Здесь, конечно, играла роль политика: Герцен как политический мыслитель, каким он себя иногда представлял, воспринимал вопросы каторги и суда болезненно. И «Записки из Мертвого дома» ему были важны именно как критика николаевской России. Достоевский здесь бы с ним поспорил, потому что в этом тексте он как-то особо не концентрировался на том, в правление какого царя происходит то, что он описывает, – ему в принципе каторга не нравилась.
Из современников, читателей и мемуаристов еще нужно упомянуть Льва Николаевича Толстого, который был в абсолютном восторге и, не будучи лично знакомым с Достоевским, не вступая с ним в личную переписку, через общего знакомого Николая Николаевича Страхова просил поблагодарить Достоевского и сказать, что он его любит, – настолько сильное было потрясение.
Но из всей истории реакции современников на «Записки из Мертвого дома» самой иллюстративной ситуацией будет та, которая сложилась в так называемом демократическом лагере. В 1860-е годы лагерь этот представлен в первую очередь двумя изданиями – «Современником» (в меру спокойный, демократический журнал) и «Русским словом» (более радикальный). В «Современнике» не публикуется отдельного обзора на «Записки из Мертвого дома», хотя известные авторы журнала, будь то Чернышевский или Добролюбов, вскользь, впроброс говорят по несколько хороших слов об этом тексте Достоевского. Но в одном из номеров в апреле 1863 года, видимо, на шутку над Достоевским и его текстом замахивается Михаил Евграфович Салтыков-Щедрин. Делает он это в юмористическом приложении к журналу «Современник», которое называлось «Свисток».
Там публикуется шуточный список статей для последующих номеров, составлен он как раз Салтыковым-Щедриным, и в этом списке фигурирует следующий текст: «"Опыты сравнительной этимологии, или Мертвый дом", по французским источникам. Поучительно-увеселительное исследование Михаила Змиева-Младенцева». Неизвестно, был ли задуман уже этот текст, писался ли он и мог ли он выйти в печать, но против такой заявки журнала «Свисток» и лагеря «Современника» – напоминаю, более-менее спокойного и нейтрального – возмутилось радикальное «Русское слово», которое скорее ругало таких людей, как Достоевский, – но тут оно пошло ругать Салтыкова-Щедрина.
Один из критиков «Русского слова» Варфоломей Зайцев в статье «Перлы и адаманты нашей журналистики» писал:
Можно сколько угодно ругать «Время»; оно действительно безобразно; но смеяться над «Мертвым домом» – значит подвергать себя опасности получить замечание, что подобные произведения пишутся собственной кровью, а не чернилами с вице-губернаторского стола[6].

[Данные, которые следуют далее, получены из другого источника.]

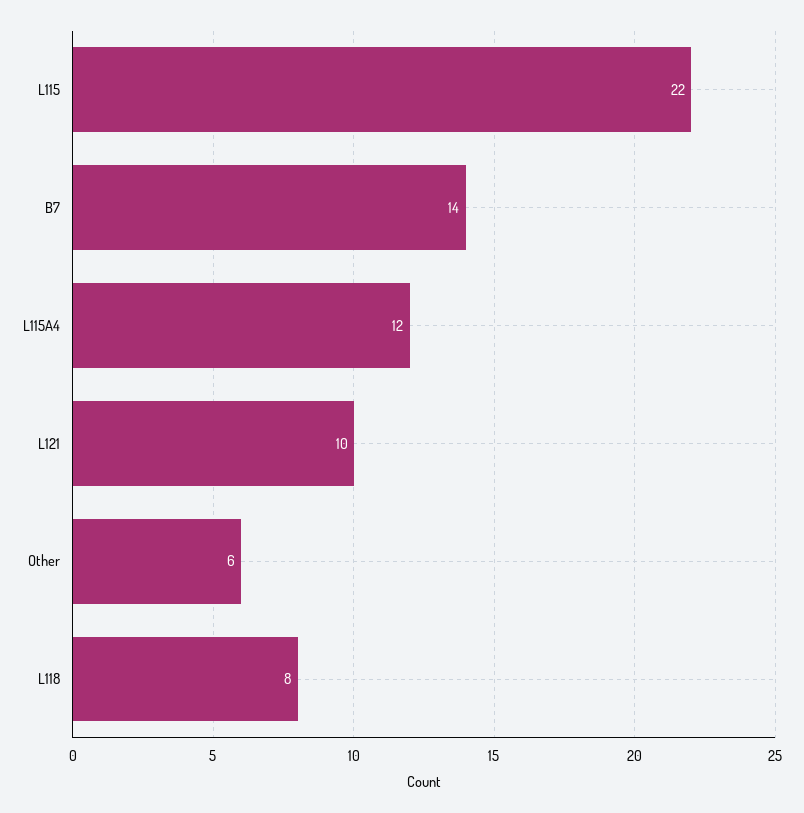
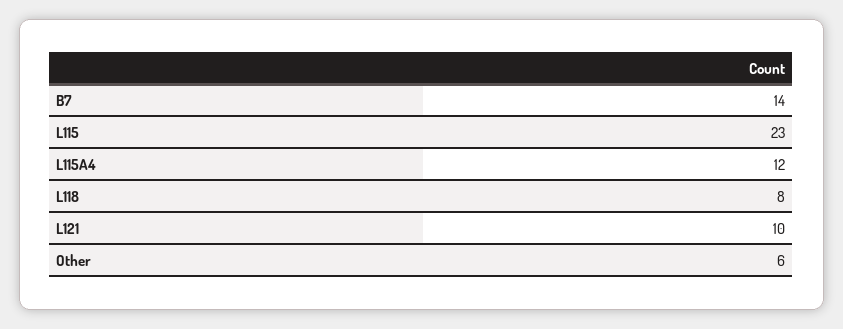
  {
-   "L115": 22,
+   "L115": 23,
    "B7": 14,
    "L115A4": 12,
    "L121": 10,
    "Other": 6,
    "L118": 8
  }

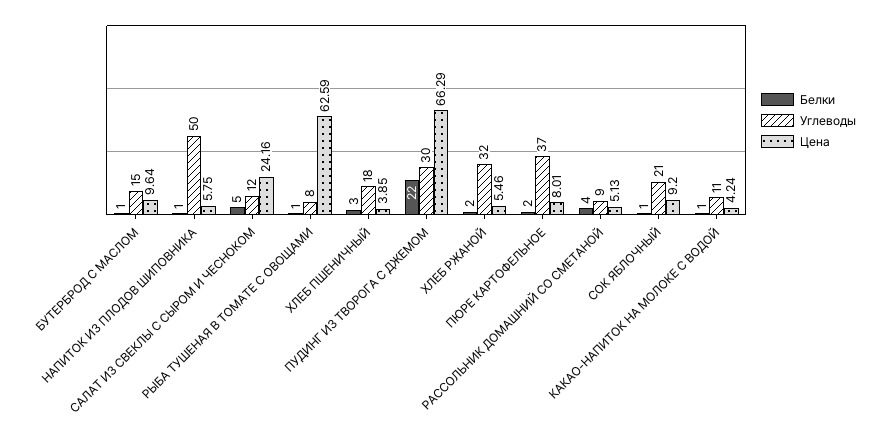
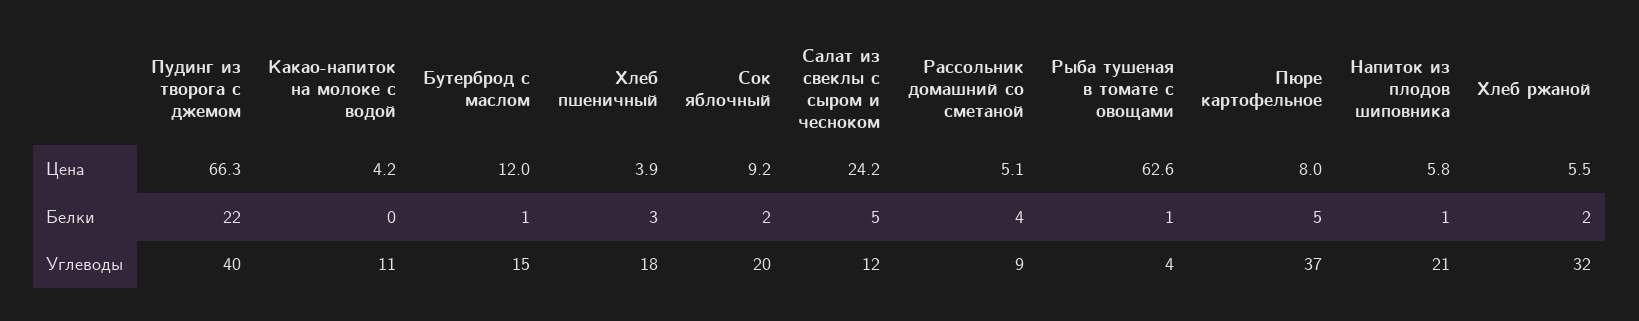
  {
    "Белки": {
      "БУТЕРБРОД С МАСЛОМ": 1,
      "НАПИТОК ИЗ ПЛОДОВ ШИПОВНИКА": 1,
      "САЛАТ ИЗ СВЕКЛЫ С СЫРОМ И ЧЕСНОКОМ": 5,
      "РЫБА ТУШЕНАЯ В ТОМАТЕ С ОВОЩАМИ": 1,
      "ХЛЕБ ПШЕНИЧНЫЙ": 3,
      "ПУДИНГ ИЗ ТВОРОГА С ДЖЕМОМ": 22,
      "ХЛЕБ РЖАНОЙ": 2,
-     "ПЮРЕ КАРТОФЕЛЬНОЕ": 2,
+     "ПЮРЕ КАРТОФЕЛЬНОЕ": 5,
      "РАССОЛЬНИК ДОМАШНИЙ СО СМЕТАНОЙ": 4,
-     "СОК ЯБЛОЧНЫЙ": 1,
+     "СОК ЯБЛОЧНЫЙ": 2,
-     "КАКАО-НАПИТОК НА МОЛОКЕ С ВОДОЙ": 1
+     "КАКАО-НАПИТОК НА МОЛОКЕ С ВОДОЙ": 0
    },
    "Углеводы": {
      "БУТЕРБРОД С МАСЛОМ": 15,
-     "НАПИТОК ИЗ ПЛОДОВ ШИПОВНИКА": 50,
+     "НАПИТОК ИЗ ПЛОДОВ ШИПОВНИКА": 21,
      "САЛАТ ИЗ СВЕКЛЫ С СЫРОМ И ЧЕСНОКОМ": 12,
-     "РЫБА ТУШЕНАЯ В ТОМАТЕ С ОВОЩАМИ": 8,
+     "РЫБА ТУШЕНАЯ В ТОМАТЕ С ОВОЩАМИ": 4,
      "ХЛЕБ ПШЕНИЧНЫЙ": 18,
-     "ПУДИНГ ИЗ ТВОРОГА С ДЖЕМОМ": 30,
+     "ПУДИНГ ИЗ ТВОРОГА С ДЖЕМОМ": 40,
      "ХЛЕБ РЖАНОЙ": 32,
      "ПЮРЕ КАРТОФЕЛЬНОЕ": 37,
      "РАССОЛЬНИК ДОМАШНИЙ СО СМЕТАНОЙ": 9,
-     "СОК ЯБЛОЧНЫЙ": 21,
+     "СОК ЯБЛОЧНЫЙ": 20,
      "КАКАО-НАПИТОК НА МОЛОКЕ С ВОДОЙ": 11
    },
    "Цена": {
-     "БУТЕРБРОД С МАСЛОМ": 9.64,
+     "БУТЕРБРОД С МАСЛОМ": 12,
      "НАПИТОК ИЗ ПЛОДОВ ШИПОВНИКА": 5.75,
      "САЛАТ ИЗ СВЕКЛЫ С СЫРОМ И ЧЕСНОКОМ": 24.16,
      "РЫБА ТУШЕНАЯ В ТОМАТЕ С ОВОЩАМИ": 62.59,
      "ХЛЕБ ПШЕНИЧНЫЙ": 3.85,
      "ПУДИНГ ИЗ ТВОРОГА С ДЖЕМОМ": 66.29,
      "ХЛЕБ РЖАНОЙ": 5.46,
      "ПЮРЕ КАРТОФЕЛЬНОЕ": 8.01,
      "РАССОЛЬНИК ДОМАШНИЙ СО СМЕТАНОЙ": 5.13,
      "СОК ЯБЛОЧНЫЙ": 9.2,
      "КАКАО-НАПИТОК НА МОЛОКЕ С ВОДОЙ": 4.24
    }
  }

Здесь намек именно на Салтыкова-Щедрина, который занимался не только литературной деятельностью, он был, собственно, вице-губернатором и государственным чиновником. В этом смысле «Мертвый дом», произведение автора или идейного лагеря, который неприятен что «Современнику», что «Свистку», что «Русскому слову», стал поводом для того, чтобы внутри этого лагеря два издания влегкую поссорились между собой, потому что текст был важный для всех и был очень хорошо воспринят.
А теперь перейдем к более знакомому всем тексту, чтобы соотнести собственные читательские реакции на него с тем, что думали, писали и рассказывали друг другу современники. Это роман «Преступление и наказание». В чем сходятся все – и критики, и мемуаристы: абсолютным хитом, многообещающим текстом стала первая часть. После публикации первой части «Преступления и наказания» и в переписке автора с корреспондентами, с редактором, в критических статьях наблюдался подъем интереса. Людей действительно заинтересовала тема преступления – видимо, по следам «Мертвого дома», – того, о чем рассказывал этот текст. Все ждали чего-то такого.
Всем понравилась завязка романа, убийство старухи-процентщицы, и задел на то, что далее нам будут показывать психологию убийцы. Например, колумнист газеты «Неделя» в первой половине 1866 года пишет:
Главной видимой целью автор поставил себе психологический анализ преступления, причин, к нему ведущих, и его последствий. Эту задачу г. Достоевский выполнил блистательно, с потрясающей душу правдой. Читатель шаг за шагом следит, как преступная мысль, случайно запавшая в голову молодого человека, убитого безвыходною нищетою, растет, развивается, преследует этого несчастного, как кошмар, и наконец дает ему в руки топор – орудие убийства[7].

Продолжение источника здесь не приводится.